--- START DATA LINES ---

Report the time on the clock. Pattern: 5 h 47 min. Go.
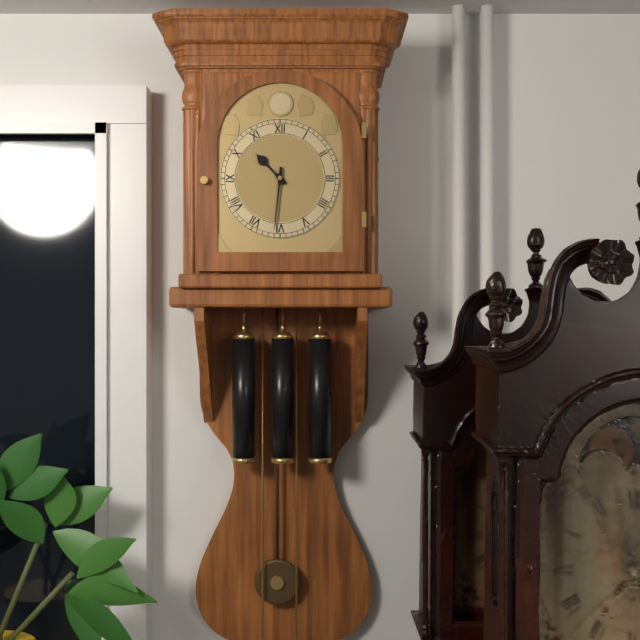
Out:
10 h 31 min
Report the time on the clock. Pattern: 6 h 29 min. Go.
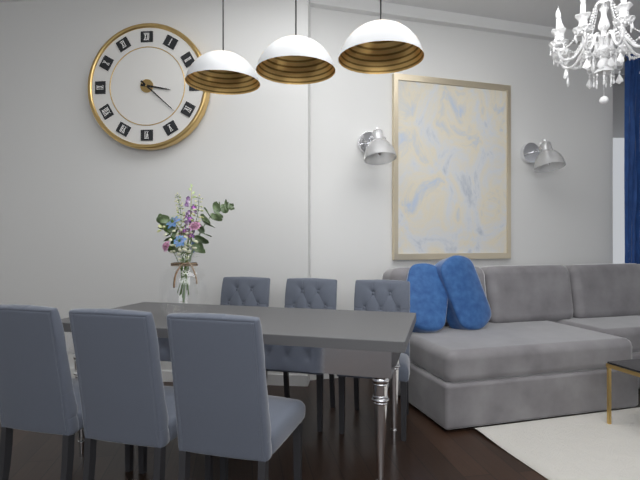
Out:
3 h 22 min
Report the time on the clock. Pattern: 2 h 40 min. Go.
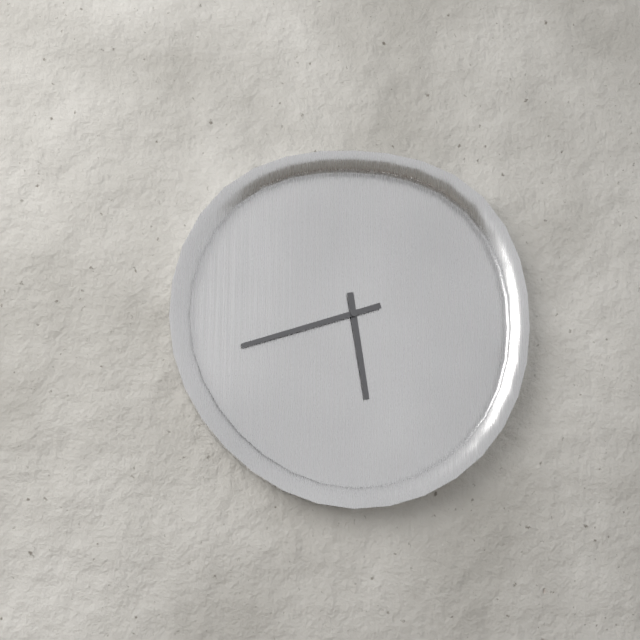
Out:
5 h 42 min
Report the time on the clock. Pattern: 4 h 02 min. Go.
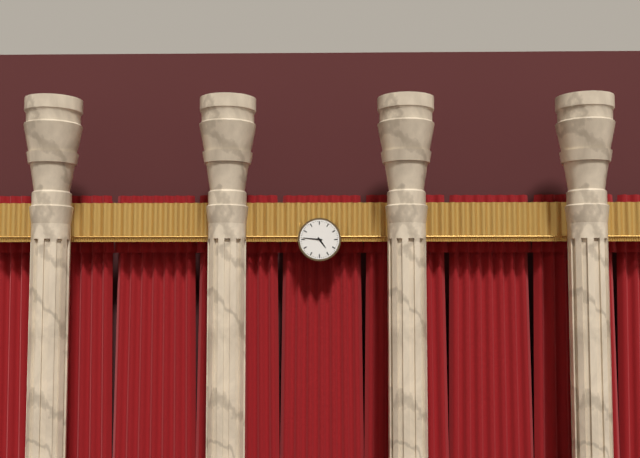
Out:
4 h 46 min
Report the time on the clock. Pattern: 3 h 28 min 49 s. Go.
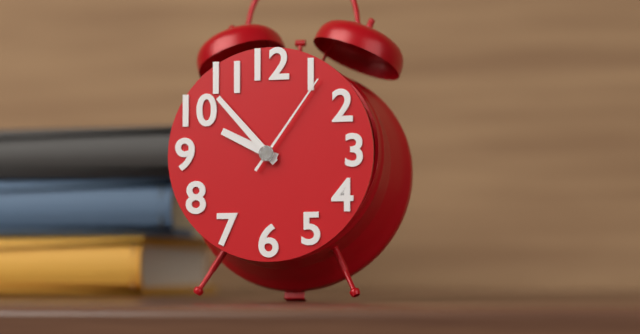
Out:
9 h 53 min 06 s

--- END DATA LINES ---
--- START DATA LINES ---

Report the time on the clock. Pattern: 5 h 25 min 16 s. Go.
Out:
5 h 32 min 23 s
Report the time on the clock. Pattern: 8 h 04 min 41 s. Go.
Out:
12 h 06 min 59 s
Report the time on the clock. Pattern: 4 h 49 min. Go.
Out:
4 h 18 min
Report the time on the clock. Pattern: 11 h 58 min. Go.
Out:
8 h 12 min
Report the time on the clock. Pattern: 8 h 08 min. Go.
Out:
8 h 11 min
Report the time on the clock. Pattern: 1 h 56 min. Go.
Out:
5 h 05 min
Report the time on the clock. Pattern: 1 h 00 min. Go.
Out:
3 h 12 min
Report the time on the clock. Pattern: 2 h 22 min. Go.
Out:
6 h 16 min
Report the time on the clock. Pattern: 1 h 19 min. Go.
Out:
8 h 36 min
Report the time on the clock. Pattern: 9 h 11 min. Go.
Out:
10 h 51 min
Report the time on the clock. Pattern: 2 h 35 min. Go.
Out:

--- END DATA LINES ---
--- START DATA LINES ---

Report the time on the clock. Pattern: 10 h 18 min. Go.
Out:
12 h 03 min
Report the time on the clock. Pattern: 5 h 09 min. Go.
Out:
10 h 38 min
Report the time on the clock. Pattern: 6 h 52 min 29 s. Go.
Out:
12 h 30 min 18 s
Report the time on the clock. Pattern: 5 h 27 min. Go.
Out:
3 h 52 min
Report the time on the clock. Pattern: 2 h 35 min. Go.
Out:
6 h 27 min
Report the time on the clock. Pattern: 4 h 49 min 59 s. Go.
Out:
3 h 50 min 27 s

--- END DATA LINES ---

Reproduce word for word every line from the one containing "Report the time on the clock. Pattern: 2 h 40" up to and including the one containing "9 h 53 min 06 s", omitting the pictures.

WRITTEN ANSWER:
Report the time on the clock. Pattern: 2 h 40 min. Go.
Out:
5 h 42 min
Report the time on the clock. Pattern: 4 h 02 min. Go.
Out:
4 h 46 min
Report the time on the clock. Pattern: 3 h 28 min 49 s. Go.
Out:
9 h 53 min 06 s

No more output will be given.